Frau König ist Kundin. Langjährig und wichtig genug, um über das übliche Maß die gemeinsame Beziehung zu pflegen. Frau König legt großen Wert auf Werte für die sie bereit ist, sofern sie anforderungsgerecht gewürdigt werden, über das übliche Maß hinaus zu zahlen. "Geschäftsbeziehungen sind auch Beziehungen," meint sie augenzwinkernd," ich will mich verlassen können, nicht beschissen und ein wenig hofiert werden, wie es eben einer Dame zusteht!"

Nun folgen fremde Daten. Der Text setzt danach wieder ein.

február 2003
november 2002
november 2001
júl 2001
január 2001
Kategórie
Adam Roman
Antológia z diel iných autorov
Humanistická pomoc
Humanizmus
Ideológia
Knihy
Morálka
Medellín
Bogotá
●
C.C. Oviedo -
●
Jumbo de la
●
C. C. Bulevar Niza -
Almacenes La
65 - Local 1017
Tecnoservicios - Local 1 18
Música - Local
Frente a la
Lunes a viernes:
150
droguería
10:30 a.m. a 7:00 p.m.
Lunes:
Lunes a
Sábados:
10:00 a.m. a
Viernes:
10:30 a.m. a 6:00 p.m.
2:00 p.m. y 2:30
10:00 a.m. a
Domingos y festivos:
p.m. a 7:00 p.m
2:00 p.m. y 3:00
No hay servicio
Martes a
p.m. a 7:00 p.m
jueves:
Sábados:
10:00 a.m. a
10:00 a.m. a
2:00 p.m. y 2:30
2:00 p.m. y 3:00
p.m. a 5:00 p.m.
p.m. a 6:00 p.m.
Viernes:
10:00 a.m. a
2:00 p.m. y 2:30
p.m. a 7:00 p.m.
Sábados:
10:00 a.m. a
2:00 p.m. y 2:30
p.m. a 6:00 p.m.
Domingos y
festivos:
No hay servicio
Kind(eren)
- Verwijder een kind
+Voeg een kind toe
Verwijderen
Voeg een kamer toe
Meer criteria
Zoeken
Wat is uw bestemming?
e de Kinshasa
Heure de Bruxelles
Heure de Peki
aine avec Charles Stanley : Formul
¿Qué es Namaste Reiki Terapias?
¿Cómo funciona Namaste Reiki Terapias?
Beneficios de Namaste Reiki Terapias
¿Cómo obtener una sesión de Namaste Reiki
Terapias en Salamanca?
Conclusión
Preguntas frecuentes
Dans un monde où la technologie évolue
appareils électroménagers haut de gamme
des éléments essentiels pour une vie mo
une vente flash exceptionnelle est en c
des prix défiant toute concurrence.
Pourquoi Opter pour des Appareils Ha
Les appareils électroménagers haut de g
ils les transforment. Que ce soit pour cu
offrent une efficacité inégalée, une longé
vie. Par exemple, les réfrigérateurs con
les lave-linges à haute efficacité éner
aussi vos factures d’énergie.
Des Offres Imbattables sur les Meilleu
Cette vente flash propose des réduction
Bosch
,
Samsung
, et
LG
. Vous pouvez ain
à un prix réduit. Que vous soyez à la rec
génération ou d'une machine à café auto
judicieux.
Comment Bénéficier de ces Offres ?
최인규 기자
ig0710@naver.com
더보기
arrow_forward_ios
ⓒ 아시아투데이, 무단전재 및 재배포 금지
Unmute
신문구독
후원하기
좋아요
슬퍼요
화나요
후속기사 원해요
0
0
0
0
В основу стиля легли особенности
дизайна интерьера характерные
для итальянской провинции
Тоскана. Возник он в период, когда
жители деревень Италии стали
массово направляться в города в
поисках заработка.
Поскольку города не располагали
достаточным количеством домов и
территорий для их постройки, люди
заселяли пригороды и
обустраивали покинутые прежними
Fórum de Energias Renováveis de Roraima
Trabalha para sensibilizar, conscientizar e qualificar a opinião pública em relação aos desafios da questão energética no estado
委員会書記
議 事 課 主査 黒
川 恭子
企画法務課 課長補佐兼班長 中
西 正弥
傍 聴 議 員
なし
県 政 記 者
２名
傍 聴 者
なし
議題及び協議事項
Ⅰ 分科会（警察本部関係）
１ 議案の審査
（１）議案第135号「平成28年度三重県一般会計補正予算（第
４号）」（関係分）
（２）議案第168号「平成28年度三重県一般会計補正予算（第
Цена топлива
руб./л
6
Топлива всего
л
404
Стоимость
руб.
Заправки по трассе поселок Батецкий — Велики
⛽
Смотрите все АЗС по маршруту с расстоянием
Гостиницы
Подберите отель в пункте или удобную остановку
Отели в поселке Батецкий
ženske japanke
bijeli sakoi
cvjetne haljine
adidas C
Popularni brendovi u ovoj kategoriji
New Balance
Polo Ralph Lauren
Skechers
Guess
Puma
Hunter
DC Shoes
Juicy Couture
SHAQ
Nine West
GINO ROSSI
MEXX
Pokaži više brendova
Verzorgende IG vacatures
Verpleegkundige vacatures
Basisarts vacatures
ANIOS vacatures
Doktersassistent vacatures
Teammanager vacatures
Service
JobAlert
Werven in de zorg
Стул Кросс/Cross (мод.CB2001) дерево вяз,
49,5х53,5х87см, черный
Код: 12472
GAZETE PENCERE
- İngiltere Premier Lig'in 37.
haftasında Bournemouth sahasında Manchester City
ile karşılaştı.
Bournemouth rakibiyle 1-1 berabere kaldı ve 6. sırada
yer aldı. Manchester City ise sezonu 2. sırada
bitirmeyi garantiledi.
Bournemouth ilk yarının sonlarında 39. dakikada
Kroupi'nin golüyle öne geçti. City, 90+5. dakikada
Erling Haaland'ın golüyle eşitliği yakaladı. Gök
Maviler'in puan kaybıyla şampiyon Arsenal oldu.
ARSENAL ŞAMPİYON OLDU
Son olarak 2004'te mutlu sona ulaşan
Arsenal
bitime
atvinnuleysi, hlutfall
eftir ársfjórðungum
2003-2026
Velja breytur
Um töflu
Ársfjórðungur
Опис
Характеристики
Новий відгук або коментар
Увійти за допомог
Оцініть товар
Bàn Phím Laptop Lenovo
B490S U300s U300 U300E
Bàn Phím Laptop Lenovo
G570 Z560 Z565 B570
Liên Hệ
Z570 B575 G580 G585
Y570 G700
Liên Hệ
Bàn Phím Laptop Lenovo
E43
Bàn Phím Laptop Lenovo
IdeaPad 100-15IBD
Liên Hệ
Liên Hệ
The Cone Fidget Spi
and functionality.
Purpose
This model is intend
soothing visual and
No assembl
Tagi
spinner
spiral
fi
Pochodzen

Irritiert legt sie nun ihr Telefon zur Seite. Sie lehnt sich zurück- Ihre Stirn verrät ihr Grübeln. Verlässlichkeit ist ihr wichtig und diese scheint nun in Gefahr zu geraten. Nichts hatte bisher den Eindruck hinterlassen, dass ihr "sich verlassen wollen" enttäuscht worden wäre. Das ihrem Wunsch nach Rückmeldung nicht immer sofort Folge geleistet wurde, führte sie bisher auf die erfreuliche Auftragslage ihres Geschäftspartners zurück. Ging ihr plötzlich ein Licht auf? In einem anderen, bisher unbedachten Licht betrachtet könnte sie durchaus Nachlässigkeit und Unzuverlässigkeit entdecken. Einleuchtend sind plötzlich die Worte die sie am Telefon vernommen hatte. Auf ihre grübelnde Stirn legen sich erste Sorgenfalten, die sie immer bekommt, wenn sich in ihr starke Zweifel zu regen beginnen. Hätte sie sich so in ihm täuschen können? Sie schätzt seine fachliche Kompetenz, seine Ideen, die sie bisher äußerst gewinnbringend für sich nutzen konnte um jetzt dahinter zu kommen, dass er ein Luftikus ist, einer, der seine Arbeit und schlimmer noch, sie als Kundin mit ihren Anliegen nicht ernst genug nimmt? Die Worte aus dem Telefon klingen nach und entfalten ihre Wirkung. Waren es Warnungen? Wurde sie von ihr vor ihm gewarnt? Sie überlegte. Wie schlimm muss es sein, wenn die eigene Kollegin subtile Hinweise liefert, wie es um die Verlässlichkeit und Vertrauenswürdigkeit steht. Frau König setzt sich auf und schlägt die Beine übereinander. Sie will sich nicht länger irritieren lassen und auf Nummer sicher gehen. Schließlich geht es ums Geschäft, um ihr Lebenswerk, welches unter keinen Umständen in Gefahr geraten darf. Dafür hatte sie zu hart gekämpft um sich jetzt Probleme mit einem unzuverlässigen Mitarbeiter eines Geschäftspartners aufzuhalsen. Sie klappt ihren Laptop auf und beginnt ein Mail zu verfassen:

Sehr geehrter Geschäftspartner,
Lieber Freund!

Ich bitte Dich, meine Agenden per Sofort jemanden anderen aus Deiner Mannschaft zuzuweisen. Ich war bisher mit der Leistung zufrieden, gleichzeitig möchte ich sicherstellen, dass meine Anliegen von Deinen zuverlässigsten Mitarbeitern bearbeitet werden. Ich habe den Eindruck, dass ich mich derzeit nicht im gewohnten Maß verlassen kann und Du weißt, wie wichtig das in unserem Geschäft ist. Im Sinne einer weiterführenden Zusammenarbeit hoffe ich auf Deine umgehende Umsetzung.